**YOUR OBJECTIVE**
Below are records to retype exactly, except for the pictures.

**DATASET ENTRIES**

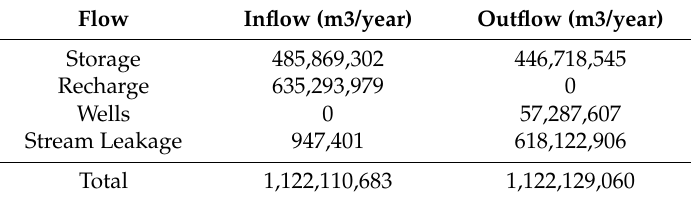
Table 4. Mean annual groundwater budget in m 3 /year in the Klela basin from November 2010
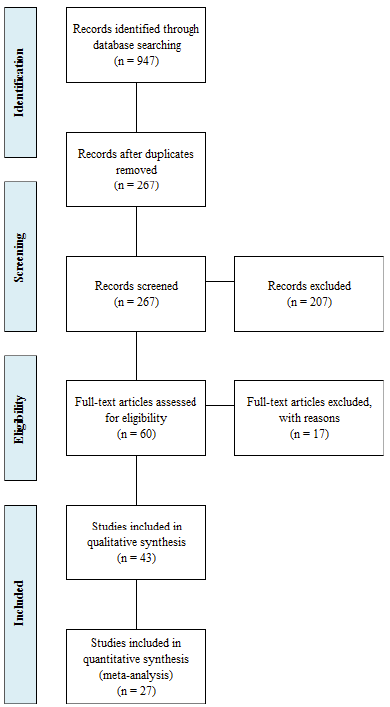
Figure 1. PRISMA flow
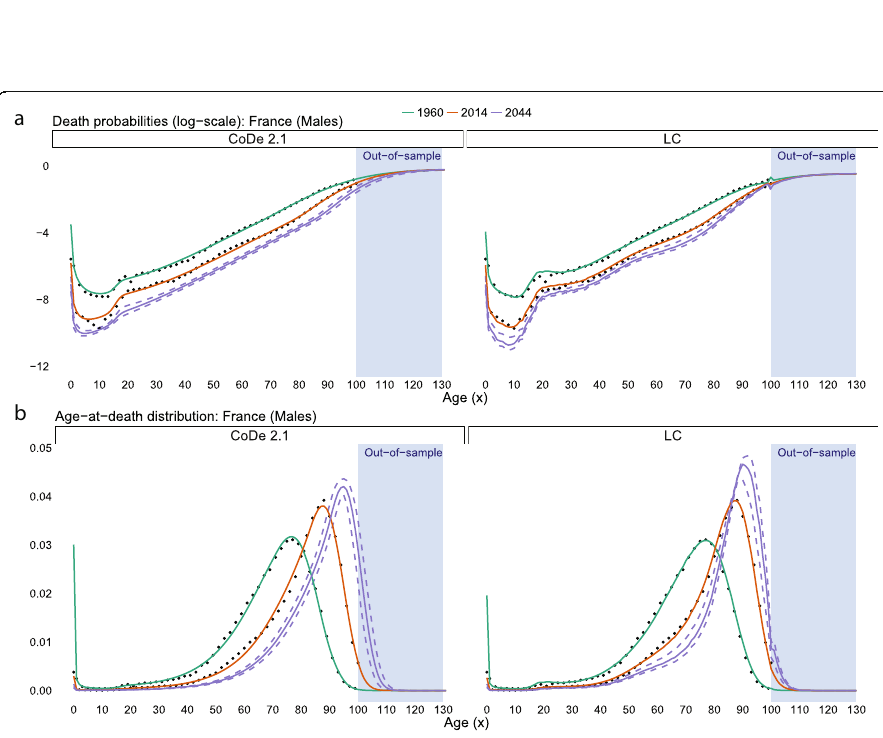
Fig. 7 Estimations and projections of the death probabilities and the age-at-death distribution for France males for the years 1960, 2014, and 2044 and for ages 0 – 130. CoDe 2.1 (left) and LC (right). The dotted lines are observations and the dashed lines are 95% projection intervals. The reference period is 1960 – 2014 for ages 0 –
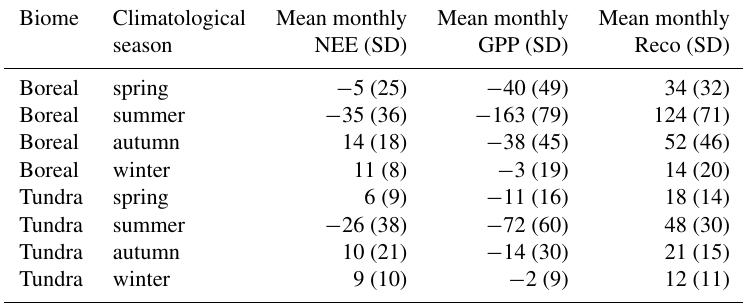
Table 4. Mean and standard deviation of monthly observations of net ecosystem exchange (NEE), gross primary productivity (GPP), and ecosystem respiration (Reco) in gCm − 2 per month. Seasons were defined based on the climatological definition (autumn: September– the atmosphere (i.e., CO 2 source), and negative numbers indicate net CO 2 uptake by the ecosystem (i.e., CO 2 sink). For consistency, GPP is presented as negative values and Reco as positive. Some sites compute only NEE and, consequently, NEE summaries might not entirely match with GPP and Reco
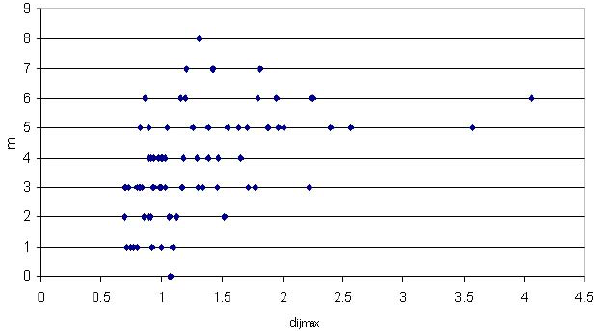
Fig. 7. H1 plotted versus d ij, max . Each point represents a pooling group.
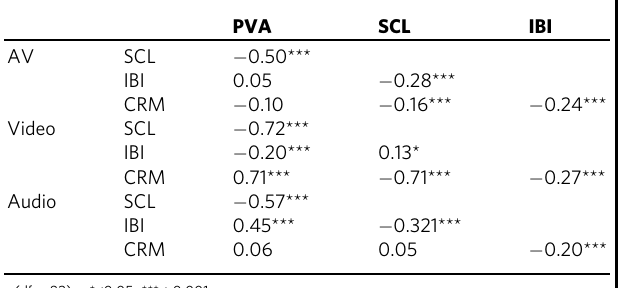
Table 1 By-condition Pearson correlations between the dependent variables across the whole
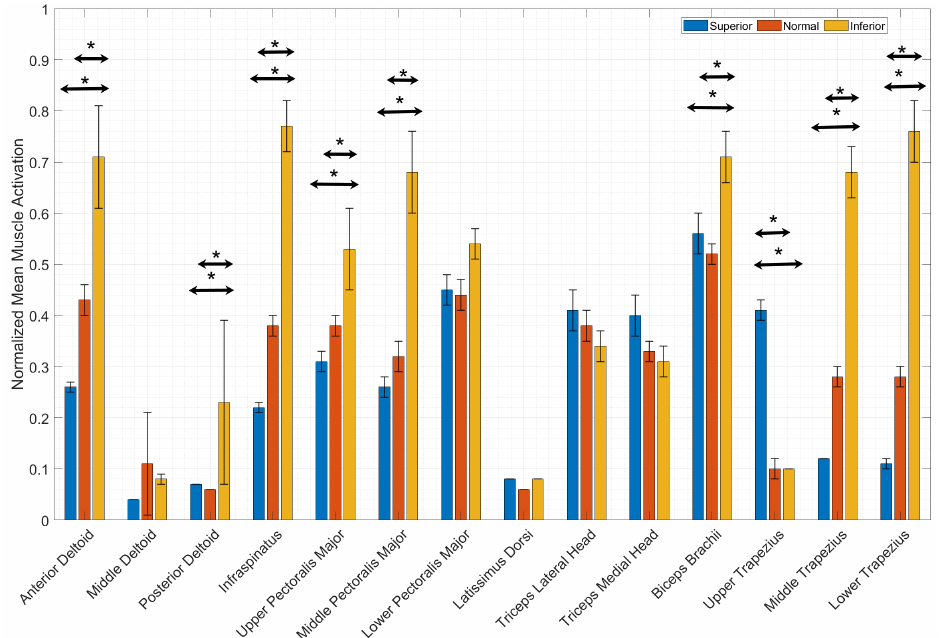
Figure 6. The mean and standard deviation of normalized muscle activities for 14 muscles: the anterior deltoid, middle deltoid, posterior deltoid, infraspinatus, upper pectoralis major, middle pectoralis major, lower pectoralis major, latissimus dorsi, triceps lateral, triceps medial, biceps brachii, upper trapezius, middle trapezius, and lower trapezius muscles in three superior-inferior positions of palms (superior, normal, and inferior). The star sign indicates p -values < 0.05 with respect to Tukey–Kramer post-hoc significant difference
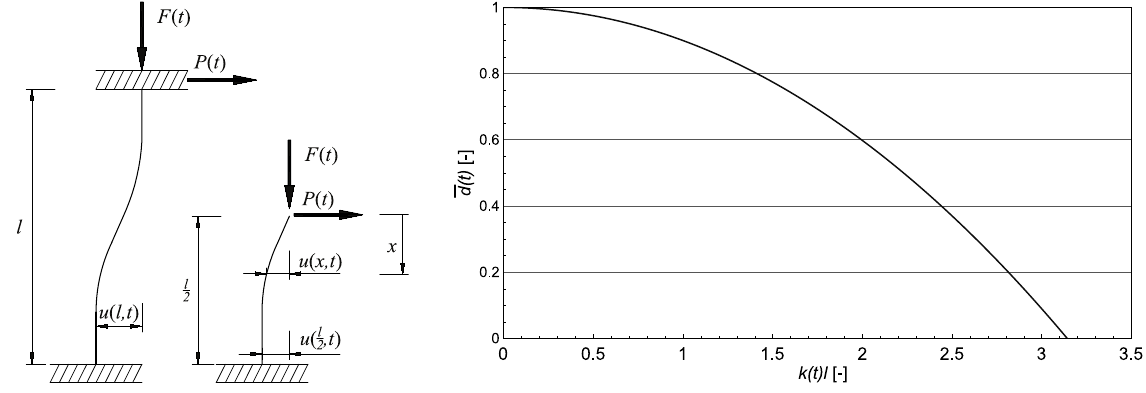
Fig. 2. Relation between the degradation parameter, ¯ d ( t ) , and k ( t ) l .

**RESPONSE AREA**
Table 4. Mean annual groundwater budget in m 3 /year in the Klela basin from November 2010
Figure 1. PRISMA flow
Fig. 7 Estimations and projections of the death probabilities and the age-at-death distribution for France males for the years 1960, 2014, and 2044 and for ages 0 – 130. CoDe 2.1 (left) and LC (right). The dotted lines are observations and the dashed lines are 95% projection intervals. The reference period is 1960 – 2014 for ages 0 –
Table 4. Mean and standard deviation of monthly observations of net ecosystem exchange (NEE), gross primary productivity (GPP), and ecosystem respiration (Reco) in gCm − 2 per month. Seasons were defined based on the climatological definition (autumn: September– the atmosphere (i.e., CO 2 source), and negative numbers indicate net CO 2 uptake by the ecosystem (i.e., CO 2 sink). For consistency, GPP is presented as negative values and Reco as positive. Some sites compute only NEE and, consequently, NEE summaries might not entirely match with GPP and Reco
Fig. 7. H1 plotted versus d ij, max . Each point represents a pooling group.
Table 1 By-condition Pearson correlations between the dependent variables across the whole
Figure 6. The mean and standard deviation of normalized muscle activities for 14 muscles: the anterior deltoid, middle deltoid, posterior deltoid, infraspinatus, upper pectoralis major, middle pectoralis major, lower pectoralis major, latissimus dorsi, triceps lateral, triceps medial, biceps brachii, upper trapezius, middle trapezius, and lower trapezius muscles in three superior-inferior positions of palms (superior, normal, and inferior). The star sign indicates p -values < 0.05 with respect to Tukey–Kramer post-hoc significant difference
Fig. 2. Relation between the degradation parameter, ¯ d ( t ) , and k ( t ) l .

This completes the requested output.